Villagers in Zimbabwe skip meals to save scant food

“Even if the children complain of hunger there is nothing we can do about it,” says Rabian Chidamba, 40, a mother of four who lives in Musana district northwest of the capital Harare.

She has cut the family’s meals to two a day as she ekes out her small stock of the staple food, corn.

Breakfast is tea with home-baked cornmeal bread, while supper is cornmeal and fried kale, occasionally supplemented with a small portion of meat.

“When the children get hungry between meals they go and look for wild fruit,” Chidamba says.

She still has some corn in her makeshift granary, unlike many of her compatriots in other districts whose food stores are empty, but the next harvest is not due until April or May next year.

“Our harvest came to 10 bags of maize instead of the 30 bags we usually get,” she said.

Chidamba usually sells surplus corn to raise money for her children’s school fees and other necessities, but this year’s harvest is not enough even to feed her own family.

At least 1.5 million Zimbabweans are in need of food aid, according to the United Nations World Food Programme and other aid agencies.

Once a major producer of corn, Zimbabwe has become a perennial importer of food following a slump in agricultural production blamed on President Robert Mugabe’s land reforms, which saw the seizure of land from white commercial farmers for redistribution to landless blacks.

This year, drought has played a major role in reducing harvests in many southern African countries, with Malawi, Zimbabwe, Namibia and Botswana among the worst-hit.

An estimated 27.4 million people out of the region’s combined population of 292 million — or nearly one in 10 people — will be depending on food handouts by the end of the year.

Desperate villagers 

World Food Programme spokesman David Orr told AFP Zimbabwe and Malawi were facing their “worst food security crisis” in a decade.

Mugabe says the low yields are due to erratic rains caused by climate change, along with a lack of fertilizer, seed and farming equipment for the beneficiaries of his land reforms, most of whom lacked the means to run farms.

To alleviate hunger this year, the government has relaxed import regulations to allow individuals and private companies to import grain to supplement local supplies.

So far imports consist of maize grain from Zambia and maize meal from South Africa, according to the agriculture ministry.

Vice President Emmerson Mnangagwa has appealed for cash from “development agencies and the private sector” to ensure that the vulnerable are not “exposed to hunger and starvation”.

However, the USAid-funded Famine Early Warning System Network has warned that “the lean season humanitarian assistance is expected to be lower than average due to a challenging funding situation”.

WFP said it will start distributing food at the end of September to recipients who will work on projects including building small dams, repairing roads and starting vegetable gardens.

“Because of the poor harvest this year, food security levels are deteriorating earlier during the lean season than usual,” said WFP information officer Tinashe Mubaira.

“Consumption coping strategies at the moment are reduction of portion sizes and eating fewer meals. Communities in districts bordering neighbouring countries are crossing over to Mozambique and Zambia for casual labour,” he said.

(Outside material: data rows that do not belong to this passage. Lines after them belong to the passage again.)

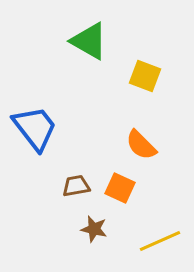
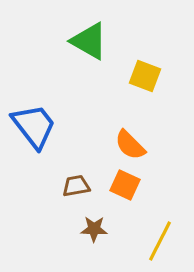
blue trapezoid: moved 1 px left, 2 px up
orange semicircle: moved 11 px left
orange square: moved 5 px right, 3 px up
brown star: rotated 12 degrees counterclockwise
yellow line: rotated 39 degrees counterclockwise
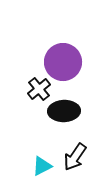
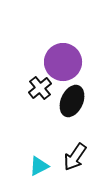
black cross: moved 1 px right, 1 px up
black ellipse: moved 8 px right, 10 px up; rotated 64 degrees counterclockwise
cyan triangle: moved 3 px left
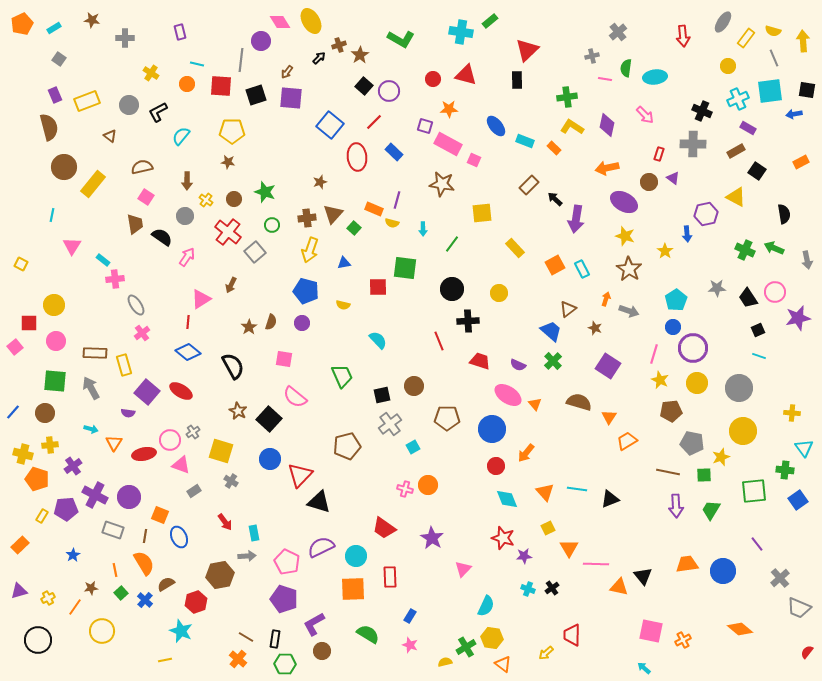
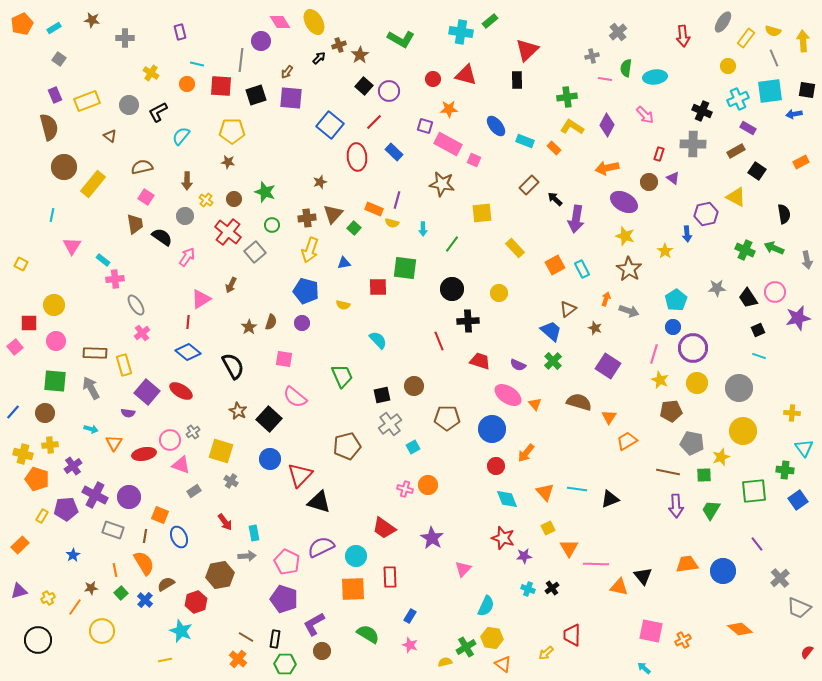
yellow ellipse at (311, 21): moved 3 px right, 1 px down
purple diamond at (607, 125): rotated 15 degrees clockwise
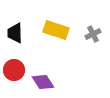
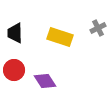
yellow rectangle: moved 4 px right, 7 px down
gray cross: moved 5 px right, 6 px up
purple diamond: moved 2 px right, 1 px up
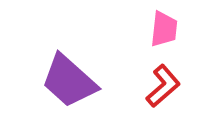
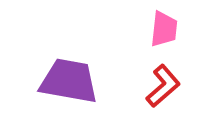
purple trapezoid: rotated 148 degrees clockwise
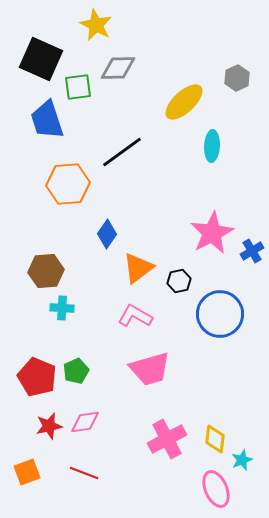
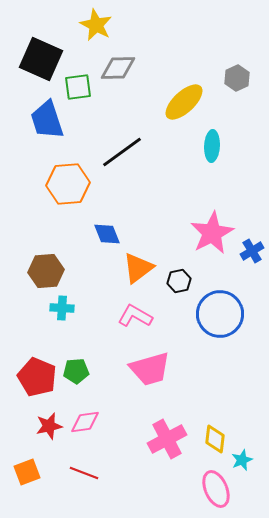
blue diamond: rotated 56 degrees counterclockwise
green pentagon: rotated 20 degrees clockwise
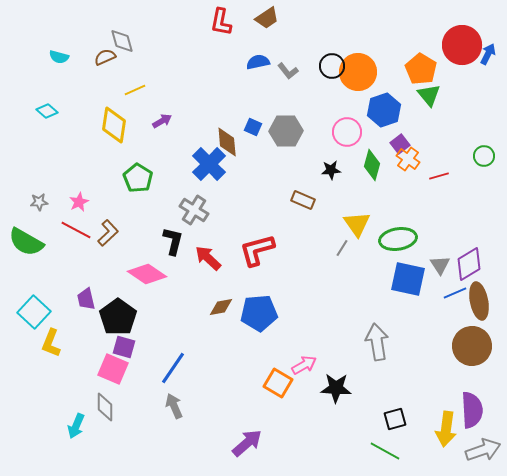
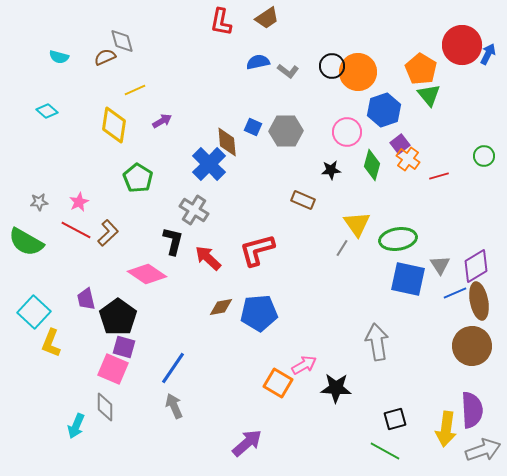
gray L-shape at (288, 71): rotated 15 degrees counterclockwise
purple diamond at (469, 264): moved 7 px right, 2 px down
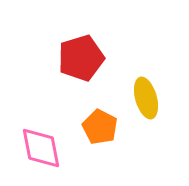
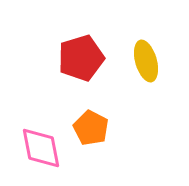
yellow ellipse: moved 37 px up
orange pentagon: moved 9 px left, 1 px down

Zvidzai Nyakudirwa, a storekeeper in Chinamhora communal lands, said desperate villagers were bartering their livestock for maize, often getting a bad deal.

They were also selling their livestock “at very low prices”, he said.

“It’s tough for many families here,” said Nyakudirwa, noting that most of his customers were now travellers passing through, rather than the villagers themselves.

Among the worst affected areas are the southern province of Matabeleland North, Masvingo and Matabeleland South, according to government figures.

South Africa, the regional breadbasket, has also been hard hit by drought, recording a 31 percent decline in output this year.

The current maize harvest in South Africa is “the lowest yield since 2007,” the country’s agriculture department told AFP, adding that the country will have to import around 600,000 tonnes of maize to cover the deficit and meet its contractual export obligations.